Most of the propagation scan activity performed by asc command. The command for the propagation scan used is .asc <port#><threads><delay><time><switches>. For example .asc exp_all 25 5 0 -b -r -e which corresponds to a randomised (-r switch), Class B (-b switch) subnet scan using 25 threads with a 5 seconds delay for an infinite amount of time. Rerely does a piece of malware designate a time for the scan to finish so the 0 is used to express an infinite amount of time.
Fig. 3. ICMP Ping scans
Applying to HTTP:
In case of HTTP botnet we have observed, the communication of bots with web based C & C server by identifying the GET, HEAD, POST parameters. In most of our results shows the HTTP based C & C communication and download some executable. Following snapshots shows the HTTP communications.
Fig. 4. IRC Bot Communication
Below are the snapshot captured using wireshark tool .

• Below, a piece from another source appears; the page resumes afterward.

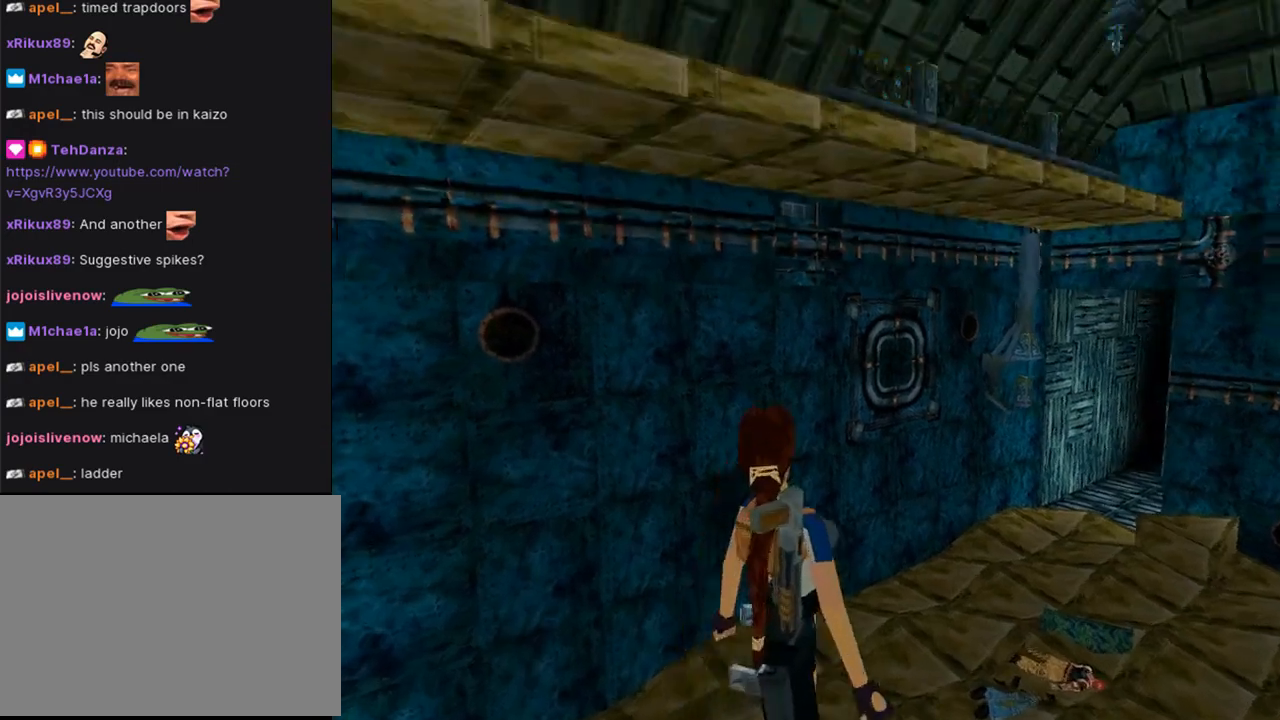
{"buttons": [], "left_stick": "center", "right_stick": "center", "events": [[100, "DPAD_DOWN", "up"], [133, "DPAD_LEFT", "up"], [500, "L1", "up"]]}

Below is the result of one of sample showing that it is downloading executable from 208.053.183.222 :
203.129.220.214.01044-208.053.183.222.00080: GET /0calc.exe HTTP/1.1
203.129.220.214.01043-208.053.183.124.00080: GET /mjsn.exe HTTP/1.1 208.053.183.222.00080-203.129.220.214.01044: HTTP/1.1 200 OK
Figure 5 shows the snapshot of secondary infection using HTTP communication.

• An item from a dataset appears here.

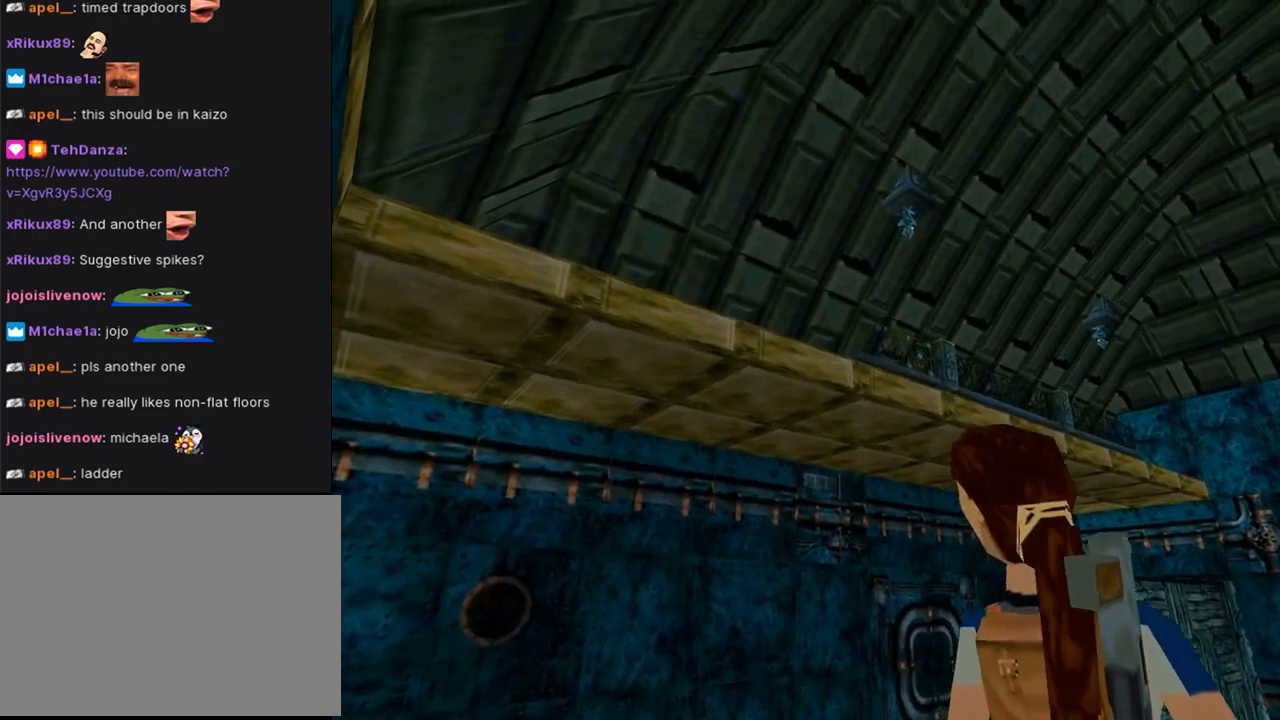
{"buttons": ["DPAD_RIGHT"], "left_stick": "center", "right_stick": "center", "events": [[67, "DPAD_RIGHT", "down"]]}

As per as our Experimental Results and Analysis, we are concluded that most of the C&C SERVER of Type IRC are using ICMP SCAN, IRC TOKENS found in payload are PING,PONG,JOIN,USER,MODE,PRIVMSG,NICK. The attack specific commands found in payload are DDOS, VSCAN. And most of the C&C SERVER of Type HTTP is using ICMP SCAN, HTTP TOKENS found in payload are HTTP, GET, POST, Downloading some exe files like /rbf.exe, /0calc.exe and sending spam mails.
Fig. 5. HTTP snapshot
Conclusion
Botnets have become the most serious threats to the Internet security. Many cybercrimes are botnet related. Botnet detecion is a relatively new and a very challenging research area. In this paper, Our results shows that the botnet problem is of global scale. We presented a system and architecture, a network based botnet detection. We are moving towards the P2P botnet.